Ngwira Alfred, Manda Samuel, Karimuribo Esron Daniel, Kimera Sharadhuli Iddi
Department of Veterinary Medicine and Public Health, Sokoine University of Agriculture, Morogoro, Tanzania.
Department of Basic Sciences, Lilongwe University of Agriculture and Natural Resources, Lilongwe, Malawi.
One Health. 2024 Oct 5;19:100905. doi: 10.1016/j.onehlt.2024.100905. eCollection 2024 Dec.
Identification of common spatial disease trends between cattle bovine tuberculosis (BTB) and human extrapulmonary tuberculosis (EPTB) and drug-resistant tuberculosis (DRTB) can support integrated disease control and monitoring programmes. We employed the recently developed multivariate disease mapping methods to examine whether the diseases exhibited any spatial correlation.
A retrospective study of cattle BTB and human EPTB and DRTB cases from 2018 to 2022 was conducted. Bivariate shared spatiotemporal components models were fitted to a) cattle BTB and human EPTB and b) cattle BTB and human DRTB at the district level in Malawi, with cattle density, human density and climatic variables as independent variables.
Disease specific spatial effects were higher in the southern half of the country, while the shared spatial effects were more dominant in both the south and western parts of the country.
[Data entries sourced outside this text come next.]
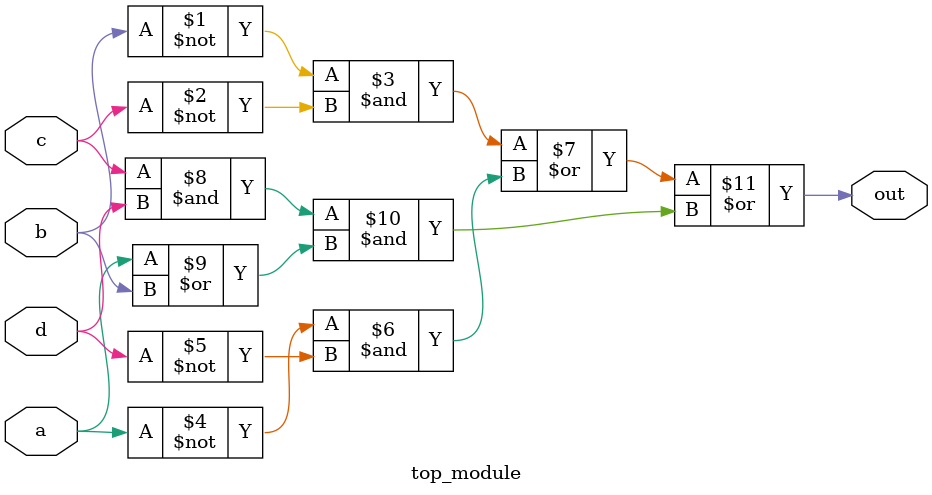
<source format=v>
module top_module(
    input a,
    input b,
    input c,
    input d,
    output out  ); 
    assign out = (~b&~c) | (~a&~d) | ((c&d)&(a|b)) ;

endmodule

</source>
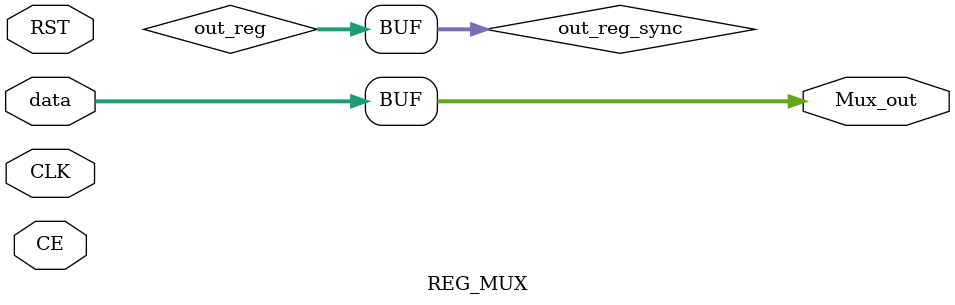
<source format=v>
module REG_MUX
#(parameter REG=0,RSTTYPE="SYNC",width=18)

(
input CLK,CE,RST,
input [width-1:0] data,
output reg [width-1:0] Mux_out

);


reg [width-1:0] out_reg,out_reg_sync,out_reg_async;


//for async reset
always@(posedge CLK,posedge RST) begin
if (RST)
	begin
	 out_reg_async<= width-1'b0;
	end
else if (CE)
	     out_reg_async <= data;
else
         out_reg_async <=  width-1'b0;   //??????/
end



//for sync reset
always@(posedge CLK) begin
if (RST)
	begin
	 out_reg_sync<= 18'b0;
	end
else if (CE)
	     out_reg_sync <= data;
else
         out_reg_sync <=  width-1'b0;
end


always@(*) begin
case(REG)
	1'b0: Mux_out=data;
	1'b1: Mux_out=out_reg;
	default: Mux_out=data; //????????/?
endcase
end

always@(*) begin
case(RSTTYPE)
    "SYNC": out_reg=out_reg_sync;
    "ASYNC": out_reg=out_reg_async;
	default: out_reg=out_reg_sync;
endcase
end
endmodule
</source>
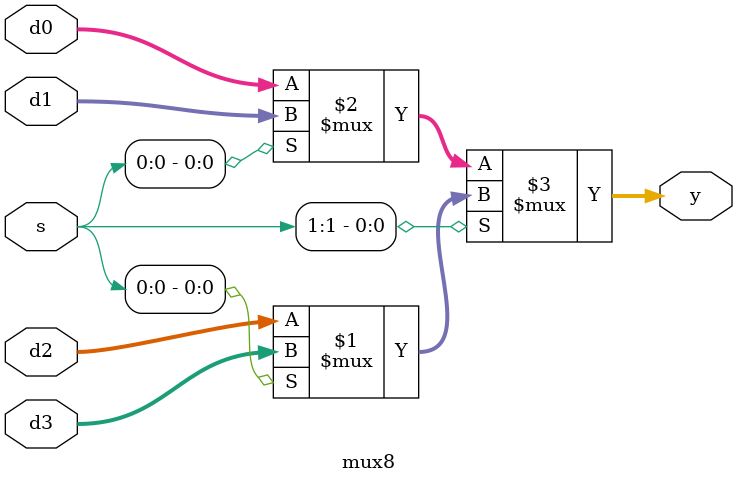
<source format=v>
module mux8(output [8-1:0] y,
            input [8-1:0] d0, d1, d2, d3,
            input [1:0] s);
        
    assign y = s[1] ? (s[0] ? d3 : d2) : (s[0] ? d1 : d0);
endmodule
</source>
The shared temporal effects showed constant trends, while disease specific temporal effects showed an increasing pattern for cattle BTB and a constant pattern for human EPTB and DRTB. The predicted disease incidence pattern for all forms of TB in the period without data showed a constant pattern over the years. Cattle density was positively associated with cattle BTB ( : 0.022; 95% Credible Interval (CI): 0.004, 0.042). Human density was positively associated with human EPTB ( : 0.005; 95% CI: 0.001, 0.009).
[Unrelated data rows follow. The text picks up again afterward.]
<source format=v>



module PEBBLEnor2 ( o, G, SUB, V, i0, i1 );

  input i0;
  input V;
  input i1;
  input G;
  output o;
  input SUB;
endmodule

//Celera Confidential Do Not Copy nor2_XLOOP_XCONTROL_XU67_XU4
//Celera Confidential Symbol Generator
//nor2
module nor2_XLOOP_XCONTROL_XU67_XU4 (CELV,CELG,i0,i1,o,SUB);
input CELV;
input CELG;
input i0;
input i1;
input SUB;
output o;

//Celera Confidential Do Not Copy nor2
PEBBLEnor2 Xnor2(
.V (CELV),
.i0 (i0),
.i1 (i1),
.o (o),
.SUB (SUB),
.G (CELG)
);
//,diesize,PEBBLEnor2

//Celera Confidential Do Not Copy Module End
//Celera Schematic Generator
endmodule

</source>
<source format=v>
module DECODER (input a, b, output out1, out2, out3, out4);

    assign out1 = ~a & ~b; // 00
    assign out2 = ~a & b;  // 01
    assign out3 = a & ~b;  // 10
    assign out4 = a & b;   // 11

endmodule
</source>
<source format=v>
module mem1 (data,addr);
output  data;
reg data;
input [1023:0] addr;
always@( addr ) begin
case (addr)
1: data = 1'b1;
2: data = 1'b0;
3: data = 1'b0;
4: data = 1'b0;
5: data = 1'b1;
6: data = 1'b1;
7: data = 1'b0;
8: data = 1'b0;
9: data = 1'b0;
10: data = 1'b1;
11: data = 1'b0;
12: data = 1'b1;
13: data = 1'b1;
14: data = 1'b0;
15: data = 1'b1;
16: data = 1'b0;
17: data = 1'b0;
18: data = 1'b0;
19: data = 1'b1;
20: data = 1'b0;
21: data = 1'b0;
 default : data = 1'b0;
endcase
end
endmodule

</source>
Cattle BTB and human EPTB and DRTB have a common spatial pattern in the west and southern parts of Malawi. Integrated interventions targeting high-density areas for cattle and human may have positive impacts on cattle BTB and human EPTB and DRTB.
识别牛型肺结核(BTB)与人类肺外结核(EPTB)及耐药结核病(DRTB)之间常见的空间疾病趋势,可为综合疾病控制和监测计划提供支持。我们采用最近开发的多变量疾病映射方法,来检验这些疾病是否呈现出任何空间相关性。
对2018年至2022年的牛型肺结核、人类肺外结核及耐药结核病病例进行回顾性研究。在马拉维的地区层面,将双变量共享时空成分模型分别应用于:a)牛型肺结核与人类肺外结核,以及b)牛型肺结核与人类耐药结核病,以牛密度、人类密度和气候变量作为自变量。
该国南部地区疾病特定的空间效应较高,而共享空间效应在该国南部和西部地区更为显著。共享时间效应呈现出恒定趋势,而疾病特定的时间效应显示牛型肺结核呈上升模式,人类肺外结核及耐药结核病呈恒定模式。在无数据期间,所有形式结核病的预测疾病发病率模式多年来呈现出恒定模式。牛密度与牛型肺结核呈正相关(β:0.022;95%可信区间(CI):0.004,0.042)。人类密度与人类肺外结核呈正相关(β:0.005;95%CI:0.001,0.009)。
在马拉维西部和南部地区,牛型肺结核与人类肺外结核及耐药结核病具有共同的空间模式。针对牛和人类高密度地区的综合干预措施,可能对牛型肺结核以及人类肺外结核和耐药结核病产生积极影响。